Partisan Democrats blocked the stimulus our economy...


January 05, 2002

Partisan Democrats blocked the stimulus our economy needs

If an era of bipartisanship ever existed after the events of Sept. 11, it is certainly over now that Senate Majority Leader Tom Daschle and the Democratic leadership have blocked the stimulus package backed by the president and the House ("Fiscal relief put off till '02," Dec. 21).

Mr. Daschle, along with the likes of Sens. Hillary Clinton and Ted Kennedy, are up to their familiar political warfare with the Bush administration, and in this case they will severely hurt American working families.

While Congress agreed to give itself a raise this holiday season, its actions make clear it cares more about the 2002 elections than the economic revival middle- and lower-class families sorely need.

Mr. Daschle and the Democratic leadership, who constantly preach a message of looking out for the little guy, have shown they are nothing more than power-hungry, partisan ideologues.

The American people are the ones losing out.

David Goldberg

Ellicott City

A bipartisan stimulus package was passed by the House and favored by 53 senators. But Sen. Tom Daschle and most Senate Democrats don't want the economy to improve before the next election. Because Democrats are the Senate's majority, there is no stimulus package.
--------------------------------------------------
**Questions**
• A. Shorten the paragraph of the letters on the stimulus package that begins "If an era of bipartisanship" into a single sentence, keeping its main facts.
• B. Continue the letters on the stimulus package, starting after their final sentence.

**Data for review**
--------------------------------------------------
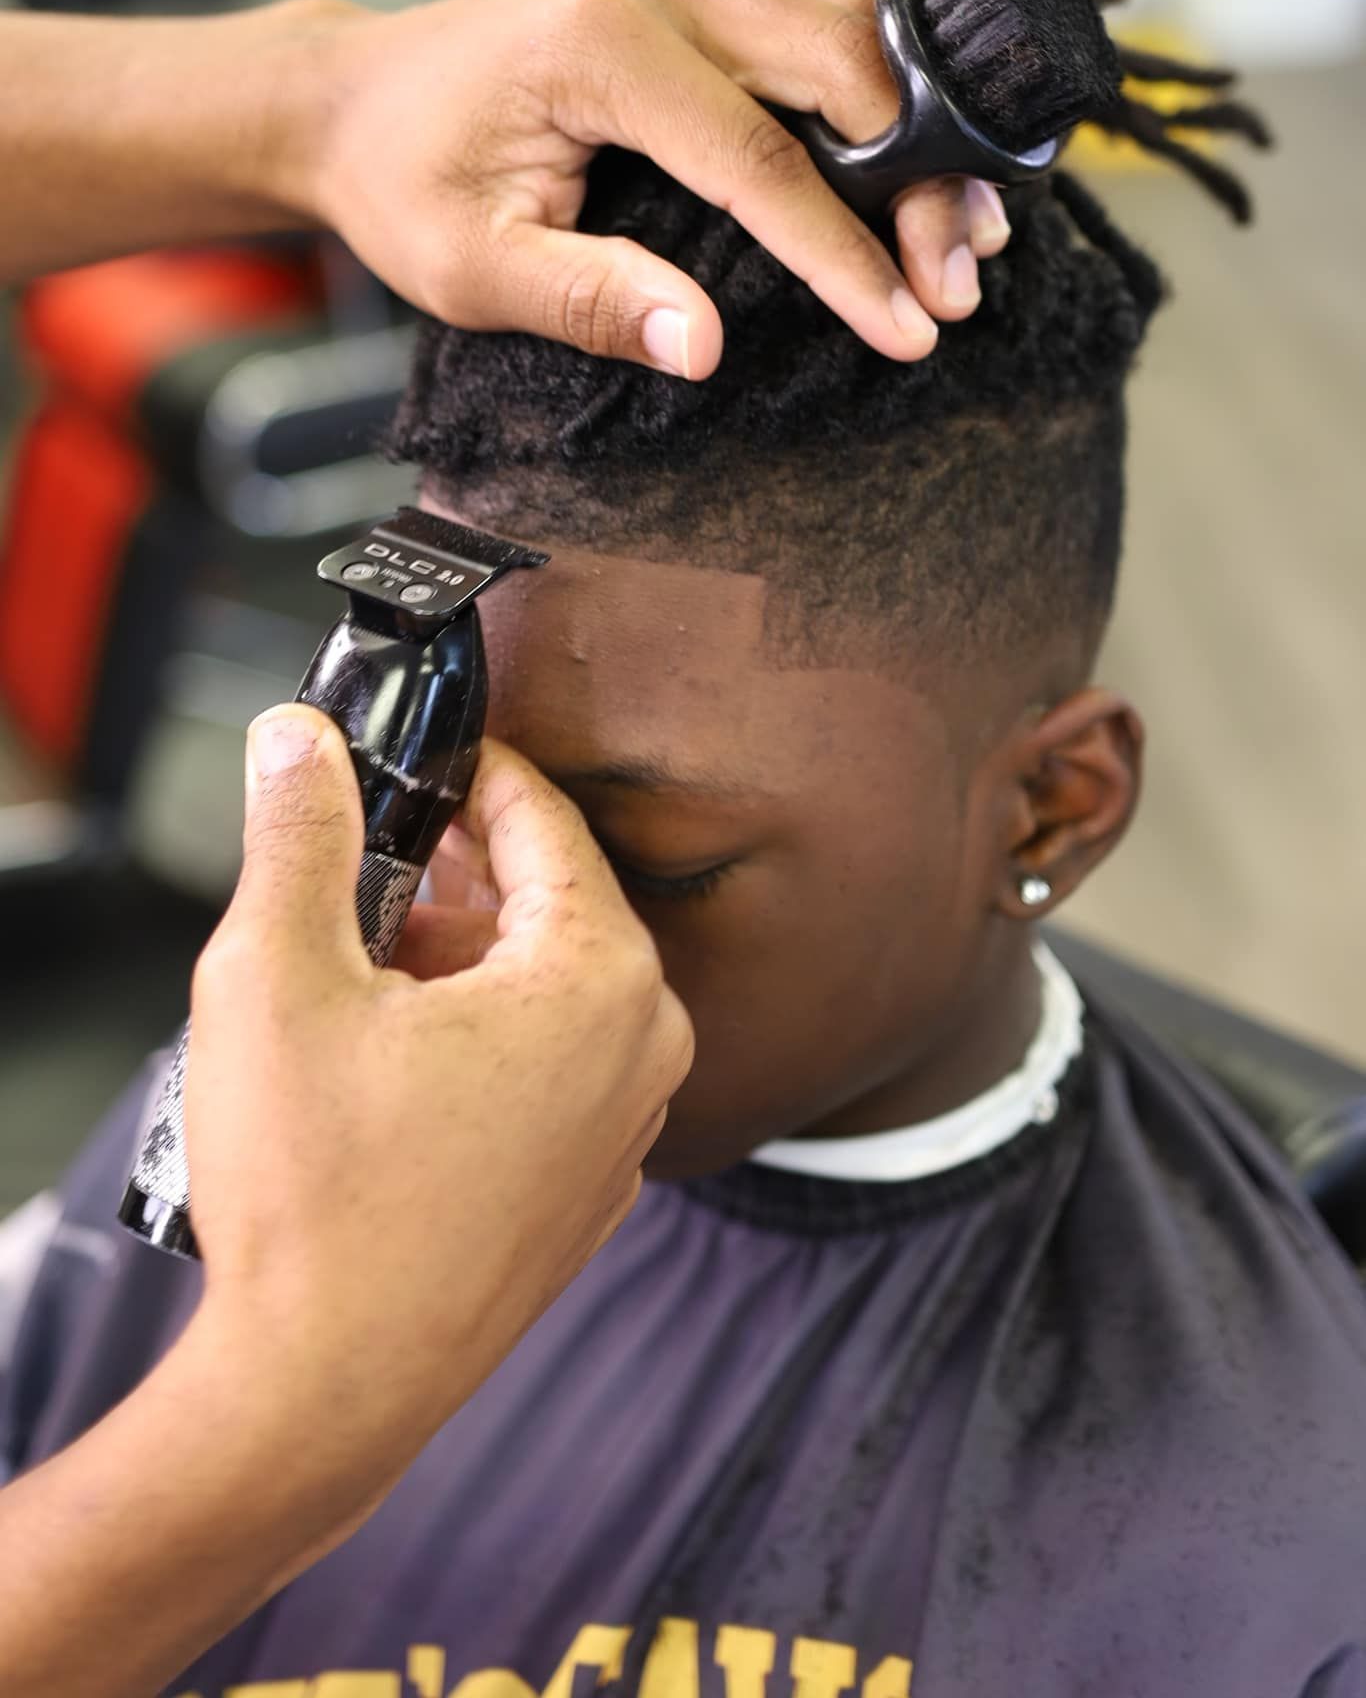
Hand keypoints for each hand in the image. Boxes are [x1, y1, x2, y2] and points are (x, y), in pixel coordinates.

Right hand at [185, 705, 692, 1476]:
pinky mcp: (591, 1188)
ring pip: (551, 988)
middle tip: (364, 859)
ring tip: (360, 965)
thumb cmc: (316, 1200)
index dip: (472, 773)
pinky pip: (553, 1068)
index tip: (414, 754)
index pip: (545, 821)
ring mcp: (629, 1129)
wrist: (324, 1391)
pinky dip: (486, 1038)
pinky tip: (394, 1057)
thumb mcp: (279, 973)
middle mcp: (647, 1049)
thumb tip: (299, 741)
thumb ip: (300, 834)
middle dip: (457, 873)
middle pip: (553, 903)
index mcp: (602, 979)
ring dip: (464, 958)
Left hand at [307, 0, 1011, 376]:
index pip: (763, 159)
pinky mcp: (708, 5)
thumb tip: (703, 347)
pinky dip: (893, 98)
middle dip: (923, 180)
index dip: (846, 255)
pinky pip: (830, 34)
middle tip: (960, 287)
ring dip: (927, 130)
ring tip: (969, 238)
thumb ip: (586, 299)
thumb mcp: (468, 265)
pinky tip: (927, 174)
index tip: (911, 330)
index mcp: (606, 47)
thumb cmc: (403, 181)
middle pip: (848, 69)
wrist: (354, 98)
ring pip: (860, 34)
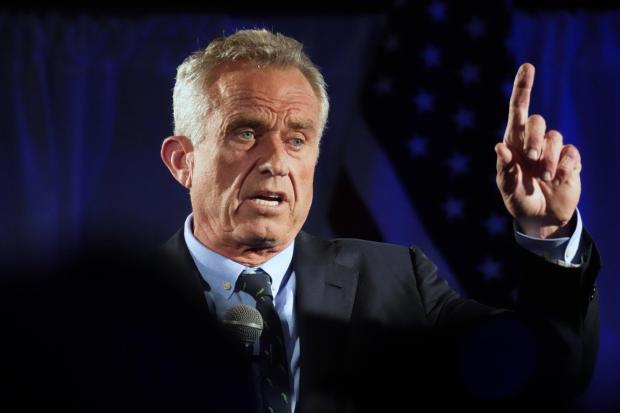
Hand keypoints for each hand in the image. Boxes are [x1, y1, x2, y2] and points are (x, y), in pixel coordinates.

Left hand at [495, 63, 581, 238]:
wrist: (541, 218)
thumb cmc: (519, 200)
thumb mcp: (507, 189)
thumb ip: (504, 170)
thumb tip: (499, 147)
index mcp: (513, 144)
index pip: (518, 111)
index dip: (523, 88)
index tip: (527, 67)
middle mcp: (533, 142)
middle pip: (537, 121)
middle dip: (535, 138)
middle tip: (531, 158)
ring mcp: (553, 150)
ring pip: (555, 137)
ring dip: (548, 158)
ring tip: (544, 177)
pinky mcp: (570, 160)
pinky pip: (571, 152)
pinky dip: (564, 166)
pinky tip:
--------------------------------------------------
**Set of answers**
• A. The Democratic leadership under Senate Majority Leader Tom Daschle has ended any post–Sept. 11 bipartisanship by blocking the stimulus package backed by the president and the House.

• B.
A little intellectual honesty on The Sun's editorial page would be refreshing.

What we get instead is cover for the Democrats such as "Partisan wrangling blocks needed relief" (editorial, Dec. 22).

Ted Hartka


Daschle is right to block GOP's corporate handouts

I think Sen. Tom Daschle is a hero. He is risking his political future to stop President Bush's incredible $210 billion economic stimulus package.

The reason? Every nickel of that money would be taken from Social Security. And instead of helping alleviate the situation (which was partly caused by their layoffs of thousands), the big corporations would get handouts worth billions.

No wonder the Republicans are demonizing Mr. Daschle: He's cutting through their smoke and mirrors to reveal the truth.

Michael Kernan


Turn down the pay hike Congress doesn't deserve

The audacity of Congress in allowing itself a pay raise at this time is shameful. Not only is our country suffering deficits again, but many Americans are out of work with no prospects of employment.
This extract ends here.